Verärgert zeigte Ariana mit dem Stift auf den Stuhl. „Hinsetzen und nicht bewegen", sagte sie ernst, konnte aber nicht verhindern, schlucken zu müssen. Sie wollte nicht, dass er ihr zu nah kam! Meistens passierte dann etwas, was sie nicht wollte. Vor allem nicht jetzt. „Wenn Sie das nicht tun, werde ich Ihnen das unfertige Bild zukommen lassen."
„Sogar das unfertige Bild hat in dem Moment mehr Fröhlichkeit und Leidenschaft als Sie es gerade haben", kommentierte er und sah ihr tief in die Augen. Seine Stahlblauen trafen ihre Meergrünen.
Sein Geruch drang in ihre Nase vor und ließ sie erneut schlucken. Musste er so anziehend sein? Schon wieder war er nah. Viel zu nah für ihren Geschmack, weshalb sie ihren Blick auf die Leinwand lenkte. Es war immer schwer, seinem starrenden Blick standzuhalten. „Kommen Sie mir nicht zu nahe, Monsieur Morel! Ich warne Sie ein letztes Mal: Setzen Sie sich hin oder Sie können gehen", sagte sie streng. Es war nicht schlimm, wenn er das Bild sah. Das malte sie tatsächlich mit Leidenschaft und Hingabe, aber sie hasste es, wenn er aufstand und sich einmischte.

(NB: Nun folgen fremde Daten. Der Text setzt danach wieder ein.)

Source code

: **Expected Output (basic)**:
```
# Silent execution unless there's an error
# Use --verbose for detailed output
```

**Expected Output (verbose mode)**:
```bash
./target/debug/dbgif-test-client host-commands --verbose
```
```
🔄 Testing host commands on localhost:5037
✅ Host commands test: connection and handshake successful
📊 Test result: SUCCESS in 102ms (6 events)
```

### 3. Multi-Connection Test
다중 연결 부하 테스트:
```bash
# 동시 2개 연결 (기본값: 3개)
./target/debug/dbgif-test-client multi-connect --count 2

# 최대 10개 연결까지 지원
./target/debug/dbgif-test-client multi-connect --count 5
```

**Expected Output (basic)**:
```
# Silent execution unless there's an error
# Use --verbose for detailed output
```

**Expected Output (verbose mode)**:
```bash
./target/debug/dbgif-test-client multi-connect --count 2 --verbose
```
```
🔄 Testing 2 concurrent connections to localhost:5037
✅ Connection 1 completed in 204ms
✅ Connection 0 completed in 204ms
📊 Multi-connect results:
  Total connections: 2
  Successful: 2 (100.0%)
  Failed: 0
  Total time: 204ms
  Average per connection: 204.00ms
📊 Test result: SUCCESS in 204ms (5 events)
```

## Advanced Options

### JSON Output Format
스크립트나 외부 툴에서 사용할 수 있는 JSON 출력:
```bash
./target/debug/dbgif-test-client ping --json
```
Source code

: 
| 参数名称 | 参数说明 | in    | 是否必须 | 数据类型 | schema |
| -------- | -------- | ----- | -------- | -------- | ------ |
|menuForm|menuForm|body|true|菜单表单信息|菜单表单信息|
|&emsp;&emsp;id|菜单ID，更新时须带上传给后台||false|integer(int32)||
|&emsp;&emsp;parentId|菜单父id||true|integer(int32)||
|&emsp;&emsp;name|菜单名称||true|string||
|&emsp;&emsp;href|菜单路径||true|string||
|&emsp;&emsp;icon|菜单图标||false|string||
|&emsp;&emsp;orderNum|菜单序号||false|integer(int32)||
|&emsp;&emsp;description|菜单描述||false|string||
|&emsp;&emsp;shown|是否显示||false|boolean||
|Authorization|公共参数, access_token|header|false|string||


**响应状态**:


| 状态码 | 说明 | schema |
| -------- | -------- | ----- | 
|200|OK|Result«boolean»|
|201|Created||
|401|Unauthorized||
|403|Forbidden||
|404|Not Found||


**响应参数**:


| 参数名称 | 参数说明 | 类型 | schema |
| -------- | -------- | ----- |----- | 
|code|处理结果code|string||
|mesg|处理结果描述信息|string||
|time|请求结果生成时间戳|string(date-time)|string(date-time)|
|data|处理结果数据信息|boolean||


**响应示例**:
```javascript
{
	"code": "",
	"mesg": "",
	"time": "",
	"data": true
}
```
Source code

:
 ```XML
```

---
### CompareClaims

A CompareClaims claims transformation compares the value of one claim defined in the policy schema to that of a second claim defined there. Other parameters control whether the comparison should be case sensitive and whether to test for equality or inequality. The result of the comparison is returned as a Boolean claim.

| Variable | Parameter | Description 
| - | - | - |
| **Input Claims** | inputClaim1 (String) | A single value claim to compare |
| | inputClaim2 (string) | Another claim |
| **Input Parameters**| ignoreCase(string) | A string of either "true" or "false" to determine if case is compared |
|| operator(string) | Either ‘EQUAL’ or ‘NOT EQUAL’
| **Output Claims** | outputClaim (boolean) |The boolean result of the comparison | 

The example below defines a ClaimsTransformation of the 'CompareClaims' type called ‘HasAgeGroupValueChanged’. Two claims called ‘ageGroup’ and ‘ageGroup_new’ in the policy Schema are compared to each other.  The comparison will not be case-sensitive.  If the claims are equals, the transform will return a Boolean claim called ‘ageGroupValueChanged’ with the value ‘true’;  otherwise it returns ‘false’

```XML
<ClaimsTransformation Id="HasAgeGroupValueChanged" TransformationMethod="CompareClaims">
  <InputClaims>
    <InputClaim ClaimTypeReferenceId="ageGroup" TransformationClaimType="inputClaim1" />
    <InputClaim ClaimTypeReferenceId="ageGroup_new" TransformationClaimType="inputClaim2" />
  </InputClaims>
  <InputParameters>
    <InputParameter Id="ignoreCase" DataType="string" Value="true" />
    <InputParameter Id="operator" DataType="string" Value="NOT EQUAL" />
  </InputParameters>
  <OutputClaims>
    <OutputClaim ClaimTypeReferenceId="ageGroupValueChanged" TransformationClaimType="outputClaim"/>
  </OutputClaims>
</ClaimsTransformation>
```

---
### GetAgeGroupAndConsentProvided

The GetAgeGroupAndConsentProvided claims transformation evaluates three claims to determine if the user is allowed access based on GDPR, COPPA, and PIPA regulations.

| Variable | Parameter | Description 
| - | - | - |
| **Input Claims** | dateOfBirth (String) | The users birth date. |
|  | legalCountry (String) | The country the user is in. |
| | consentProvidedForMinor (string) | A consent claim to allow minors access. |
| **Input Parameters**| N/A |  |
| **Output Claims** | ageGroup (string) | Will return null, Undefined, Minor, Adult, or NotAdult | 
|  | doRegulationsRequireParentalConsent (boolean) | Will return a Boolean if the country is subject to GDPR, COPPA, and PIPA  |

„Ich tue, was Sie gerne von mir verlangen." Seine Augen fielen auf das angefangene Bild. Die Umrisse seiner Statur und seine Gesichtszüge waren feinfühlig und von solcher Eleganz gezogen, das man sich schon vorstellen konnte, wie ihre zarten Fingerspitzen über seine Haut malen würden. Die Vorstellung allein nur reichte aus, um ihn zum erhitzen und schlucken zulassen, weil er es sich so sehr gerade wünschte. „Doch ich möchte eines noch zu gerne wissen. Wenn Sie mir das beantworten, werde ich den Rest der Zeit schweigen." Die Ernst seiner Worte konnte sie ganz sicher raushören. Nachgeben würde er nicht, bis er seine Antwort hatte.
Genervt rollte Ariana mit den Augen und senkte den Stift. „Was?", brachte sie mit gepresster Stimme hervor.
Wieder sah er zu Ariana runter. Sie war einen ganzen Kopf kleiner als er. Seine Augen bekamen einen traurigen Ausdruck, der jede Frau ganz sicher das Herz gebrochen hätte. „Ariana", sprach er mit einer verletzlichen tiefen Stimme, „Wieso hassen Sie mich?"
Hatte sie bis dahin seinen Blick vermieden, so starrte sie ihn nun direkt an. Seinen Hundeblick konnte er sich sparen. Ihre Augen sprühten Funken, als sie mit dem Stift gegen seine Brust klopfte. „Sie sind ein Player, der wohl an jedem Finger zehn Frauen hat und nicht genug bekommen kann. Ich habe kein Interesse daran, einem Harem beizutreten, der einen fertig macht", zischte sie ihn an und übte Druck auf seine Brust aus, sodass er zurücktreten musste.